Understanding "Peak" or "Worst" Performance Metrics in VMware VCF / Aria Operations

Products

VCF Operations

Issue/Introduction

The vSphere VM Performance List view (or similar dashboards) shows seemingly inflated or unusually high values for metrics such as Worst CPU Queue, Worst Disk Queue, Worst Disk Latency, or Worst TX Packet Drop.
When checking the same Virtual Machines (VMs) directly in vCenter Performance Charts or via esxtop, performance appears completely normal (e.g., CPU Ready and Co-Stop are near 0%).
Users report no actual performance degradation or negative end-user experience on the affected VMs.

Environment

VCF Operations 9.x

Aria Operations 8.x

Cause

This behavior is by design and occurs due to differences in data granularity, collection mechanics, and retention policies between VMware vCenter and VCF Operations (formerly Aria Operations).

1. 20-Second Micro-Spikes vs. 5-Minute Averages

The vCenter adapter collects data from vCenter every 5 minutes (the standard collection cycle). During this 5-minute window, the adapter retrieves 15 raw real-time samples taken at 20-second intervals by vCenter.

Standard Metrics: Displayed as an average of these 15 samples over the 5-minute mark.
Peak / "Worst" Metrics: Represent the absolute maximum value (or a formulaic calculation of the peak) recorded among those 20-second samples. They capture brief, transient micro-spikes that are completely smoothed out in standard average metrics.

2. vCenter Historical Data Rollup

A customer looking at vCenter charts later will likely not see these spikes. vCenter only retains real-time 20-second granularity data for a limited time (typically 1 hour). After that, vCenter rolls the data up into coarser historical averages (e.g., 5-minute, 30-minute, or hourly blocks), destroying the visibility of the original 20-second micro-spikes.

Because VCF Operations evaluates and logs the peak value during the live collection cycle, it permanently records that brief spike.

Metric Calculation Logic

Below is the calculation logic used by VCF Operations during a 5-minute collection cycle to derive these peak metrics from raw vCenter data:

Guest | Peak Disk Queue within collection cycle
$\text{Calculation: } \frac{\text{MAX}(\text{disk queue samples inside the collection cycle})}{100}$
Virtual Disk | Peak Latency within collection cycle (ms)
$\text{Calculation: } \text{peakReadLatency} + \text{peakWriteLatency}$
peakReadLatency: The absolute highest (maximum) amount of time it took to complete a single read I/O operation from the virtual disk during the specific collection interval. It is typically measured in milliseconds (ms).
peakWriteLatency: The absolute highest (maximum) amount of time it took to complete a single write I/O operation to the virtual disk during the specific collection interval. It is also measured in milliseconds (ms)
Network | Peak Transmitted Packet Dropped within collection cycle (%)
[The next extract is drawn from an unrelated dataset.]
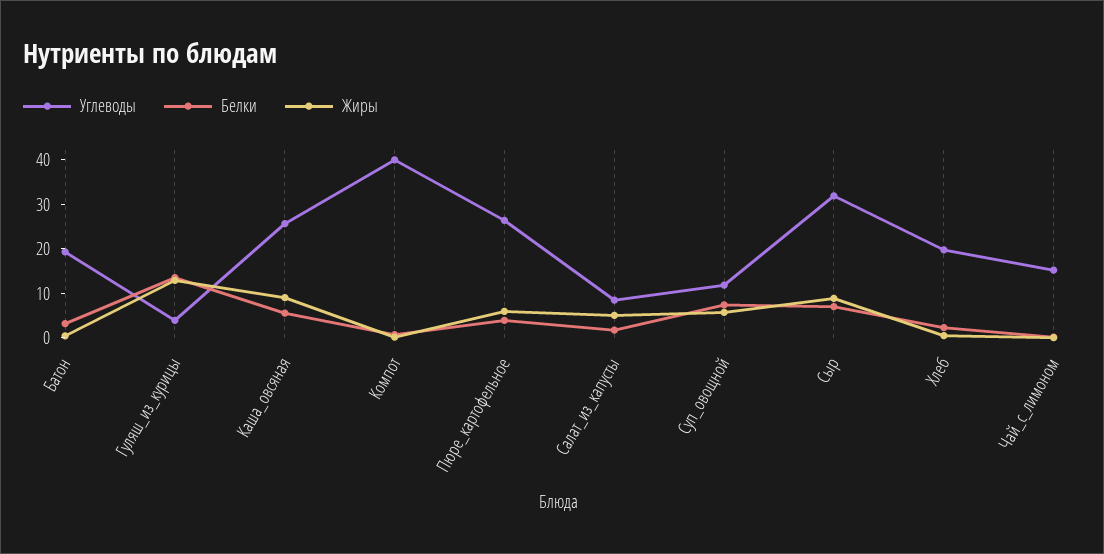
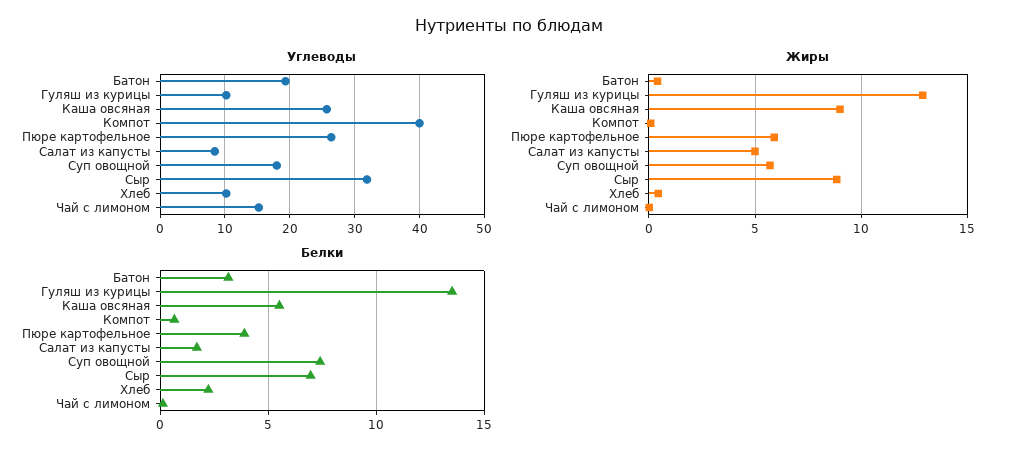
Углеводы, Гуляш_из_курицы: 4 -> 10
Углеводы, Суп_овощной: 12 -> 18
Углеводы, Хлеб: 20 -> 10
MAX(net.droppedTx_summation) / AVG(net.packetsTx_summation) × 100

(For more information on this specific behavior, see Broadcom KB 422942)

Resolution

No resolution or fix is required as the metrics are reporting accurately based on raw real-time data. Occasional, isolated micro-spikes are completely normal in healthy, active production environments.
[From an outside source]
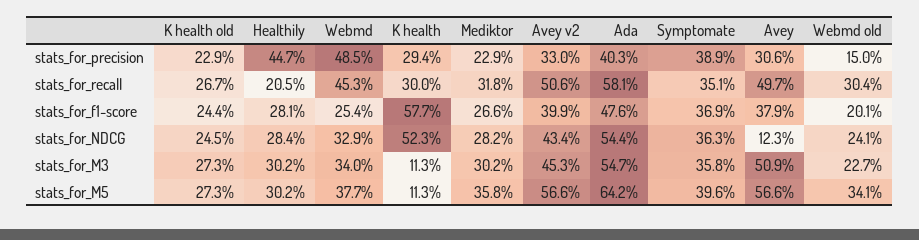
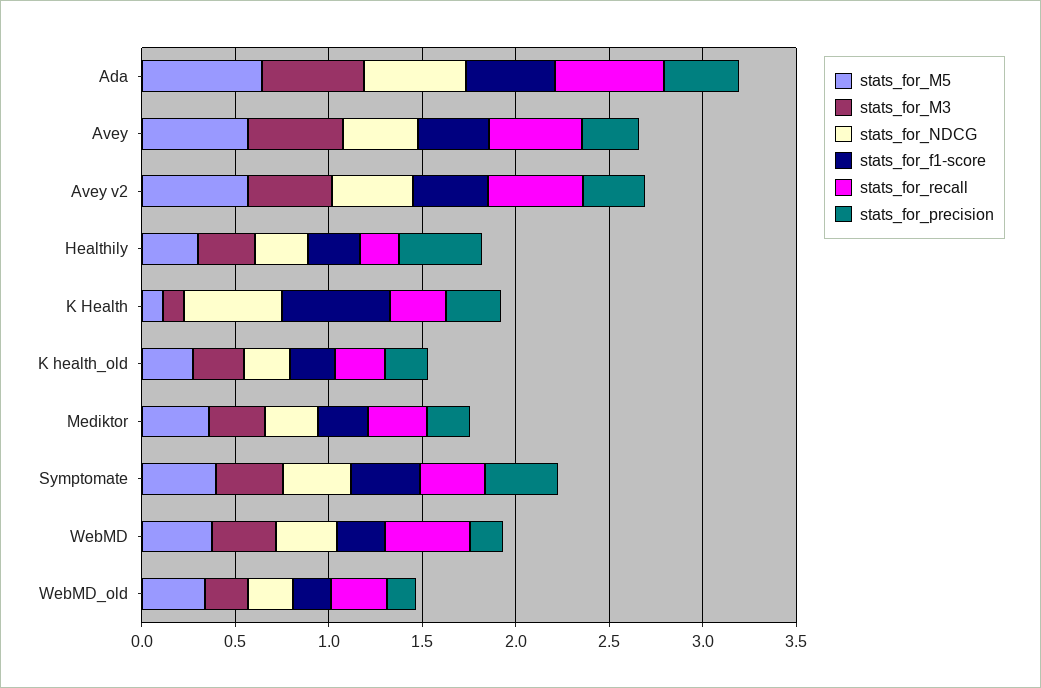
stats_for_precision, Webmd: 0.485 -> 0.2
stats_for_NDCG, Avey: 0.123 -> 0.4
If you want to view sustained performance trends rather than transient spikes, apply the following adjustments:

Use Interval Breakdown for Historical Timelines

Instead of relying on a single aggregated maximum value over a large time range (e.g., last 7 days), modify your reporting view:

Clone the Out-of-the-Box (OOTB) view (do not modify the default view directly).
Enable the Add Interval Breakdown option within the cloned view configuration.
This creates a separate row for each specified interval (such as every hour), transforming a flat summary into a historical timeline that makes it easier to distinguish isolated micro-bursts from genuine, sustained performance issues.